
    I note that all of the justices of the Supreme Court graduated from just three law schools and those law schools have limited enrollment. That suggests to me that the opportunity to become a Supreme Court justice is, in fact, limited. Is that a good or a bad thing?

    I’m concerned that it might lead to a lack of diversity in viewpoints amongst the top judges, but so far that hasn’t been the case. It’s also worth pointing out that all three are schools with high national profiles, and quite frequently need-blind (Harvard actually waives tuition and fees for students with family incomes below $50,000 IIRC). Perhaps they’re simply catching the cream of the potential legal crop in the US, and the density of all those top-notch legal students in certain areas makes those colleges even more attractive to other potential top-notch students.

  • Brett Link

    Addendum:

    There are some qualifiers I should have attached to that study. Nearly 100% of the twin-pairs were from the British Isles, as well as being Caucasian. Over 90% of the participants were female.

  • I listened to your sister Ann’s interview with your mother. Your mother said that one of the reasons she married your father was his can-do and will-do approach to life. Hard to say whether it’s genetic or kitchen-table for you.

  • Drew Link

    “I’m not so sure about his premise.”

    I am. It’s pure crap. I deal with entrepreneurs for a living. I’ve seen street kids done good. Semi-crooks. State school, high school, Ivy League. Trust fund babies. etc etc.

    Janis is basically correct. Its kitchen-table. Its what’s in your innards. It comes from within.

    I’ve seen the laziest, most dispicable Ivy League or inheritance types………and the most admirable from the same background. The worst characters from street backgrounds………..and the proverbial self made man stories. The most religious man you would ever meet……….but the worst at taking care of his employees. The hardest, meanist negotiator in the world……..but the softest heart for his loyal employees. And on it goes. I’ve seen it all.

    No generalities make any sense if one wants to be intellectually honest. People have deep seated goals, drivers, needs, capabilities etc. They blossom in different environments and at different times of life. They all behave differently. Its one hell of a complicated mix. After all, how do we explain our very successful Dave S, Michael R, steve, or – if I may – me. We have quite diverse backgrounds, experiences, capabilities, views…………and yet here we are. Similar to Dave, I started “working” as a mid-teen. (He beat me by a few years.) But I never did the spring break thing. Worked Christmas break and spring break. Was there at work a day after school let out for summer. Its a mindset. Pure mindset.

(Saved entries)
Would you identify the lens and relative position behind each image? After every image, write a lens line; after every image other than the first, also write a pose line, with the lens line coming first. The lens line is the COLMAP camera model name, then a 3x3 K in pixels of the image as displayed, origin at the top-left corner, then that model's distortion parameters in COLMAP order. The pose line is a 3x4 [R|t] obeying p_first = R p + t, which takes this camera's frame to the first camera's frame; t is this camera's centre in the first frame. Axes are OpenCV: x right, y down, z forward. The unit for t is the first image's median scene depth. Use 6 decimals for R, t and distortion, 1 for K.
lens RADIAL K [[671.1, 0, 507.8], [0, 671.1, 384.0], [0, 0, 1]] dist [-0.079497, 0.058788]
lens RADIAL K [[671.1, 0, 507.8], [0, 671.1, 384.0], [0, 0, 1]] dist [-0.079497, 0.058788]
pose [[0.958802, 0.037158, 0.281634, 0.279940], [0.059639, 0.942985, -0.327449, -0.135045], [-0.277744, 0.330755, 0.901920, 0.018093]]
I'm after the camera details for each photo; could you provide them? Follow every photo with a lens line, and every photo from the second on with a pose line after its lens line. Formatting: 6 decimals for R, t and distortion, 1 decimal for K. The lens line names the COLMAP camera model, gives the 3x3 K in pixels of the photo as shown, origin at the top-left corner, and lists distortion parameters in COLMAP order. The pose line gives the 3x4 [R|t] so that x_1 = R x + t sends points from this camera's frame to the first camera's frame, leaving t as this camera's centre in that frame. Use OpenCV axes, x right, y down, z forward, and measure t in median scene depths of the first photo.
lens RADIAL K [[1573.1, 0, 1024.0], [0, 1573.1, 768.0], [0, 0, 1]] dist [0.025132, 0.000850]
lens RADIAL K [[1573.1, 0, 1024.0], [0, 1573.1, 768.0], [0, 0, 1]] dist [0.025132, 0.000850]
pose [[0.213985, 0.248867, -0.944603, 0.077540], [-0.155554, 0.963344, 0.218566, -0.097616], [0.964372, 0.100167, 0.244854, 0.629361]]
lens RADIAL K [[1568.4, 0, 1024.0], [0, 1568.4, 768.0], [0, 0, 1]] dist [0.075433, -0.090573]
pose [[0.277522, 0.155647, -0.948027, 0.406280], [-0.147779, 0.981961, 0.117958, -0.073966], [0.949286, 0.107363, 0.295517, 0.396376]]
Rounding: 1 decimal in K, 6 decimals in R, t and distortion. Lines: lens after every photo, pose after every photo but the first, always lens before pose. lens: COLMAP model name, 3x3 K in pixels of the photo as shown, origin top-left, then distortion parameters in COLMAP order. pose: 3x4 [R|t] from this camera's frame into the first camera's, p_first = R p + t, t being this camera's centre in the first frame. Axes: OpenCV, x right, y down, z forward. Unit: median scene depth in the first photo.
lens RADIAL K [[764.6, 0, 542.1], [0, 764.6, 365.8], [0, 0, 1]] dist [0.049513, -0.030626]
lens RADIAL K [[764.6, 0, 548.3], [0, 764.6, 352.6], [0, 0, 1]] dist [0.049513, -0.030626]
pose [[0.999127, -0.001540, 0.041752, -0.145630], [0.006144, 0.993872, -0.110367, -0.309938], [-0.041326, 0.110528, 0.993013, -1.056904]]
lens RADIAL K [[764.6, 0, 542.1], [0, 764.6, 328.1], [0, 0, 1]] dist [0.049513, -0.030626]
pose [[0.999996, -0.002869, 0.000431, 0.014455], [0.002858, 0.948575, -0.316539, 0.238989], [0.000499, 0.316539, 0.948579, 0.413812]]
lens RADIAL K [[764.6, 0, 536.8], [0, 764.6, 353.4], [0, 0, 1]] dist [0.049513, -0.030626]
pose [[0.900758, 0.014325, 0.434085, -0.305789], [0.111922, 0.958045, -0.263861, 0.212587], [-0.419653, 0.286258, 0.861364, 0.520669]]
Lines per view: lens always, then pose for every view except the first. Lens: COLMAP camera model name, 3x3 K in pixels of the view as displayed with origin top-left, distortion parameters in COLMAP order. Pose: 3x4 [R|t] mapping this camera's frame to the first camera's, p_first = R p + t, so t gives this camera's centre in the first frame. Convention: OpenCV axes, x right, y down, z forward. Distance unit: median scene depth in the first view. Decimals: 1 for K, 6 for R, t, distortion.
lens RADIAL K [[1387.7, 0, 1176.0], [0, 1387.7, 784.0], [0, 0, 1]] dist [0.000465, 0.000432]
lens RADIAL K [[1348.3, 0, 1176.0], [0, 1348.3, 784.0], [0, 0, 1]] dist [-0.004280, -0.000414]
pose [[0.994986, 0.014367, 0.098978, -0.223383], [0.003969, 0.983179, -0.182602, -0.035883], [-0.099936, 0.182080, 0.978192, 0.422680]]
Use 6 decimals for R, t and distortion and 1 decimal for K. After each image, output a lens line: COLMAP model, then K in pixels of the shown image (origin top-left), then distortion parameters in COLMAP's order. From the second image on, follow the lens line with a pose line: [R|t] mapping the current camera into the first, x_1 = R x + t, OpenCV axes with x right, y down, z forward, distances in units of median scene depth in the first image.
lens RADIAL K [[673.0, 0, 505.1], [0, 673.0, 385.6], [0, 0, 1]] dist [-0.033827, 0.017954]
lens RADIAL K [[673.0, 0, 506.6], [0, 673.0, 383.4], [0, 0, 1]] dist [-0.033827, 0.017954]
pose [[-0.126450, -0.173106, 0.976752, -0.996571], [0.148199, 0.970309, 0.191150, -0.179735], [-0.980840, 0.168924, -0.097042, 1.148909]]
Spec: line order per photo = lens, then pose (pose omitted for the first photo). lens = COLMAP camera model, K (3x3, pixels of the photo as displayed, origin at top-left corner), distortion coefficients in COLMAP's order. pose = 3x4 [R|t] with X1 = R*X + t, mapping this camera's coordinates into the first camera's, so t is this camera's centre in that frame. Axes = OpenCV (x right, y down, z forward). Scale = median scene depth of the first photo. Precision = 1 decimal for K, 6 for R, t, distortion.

**Work required**:
Answer these questions about the comment thread:
1. How many law schools did all the Supreme Court justices graduate from?
2. In the addendum, what share of the study's participants were female?
3. In the interview Ann did, what reason did the mother give for marrying the father?
The saved entries have nothing to do with the comment thread.

**Written response**:
1. Three.
2. Over 90%.
3. His can-do and will-do approach to life.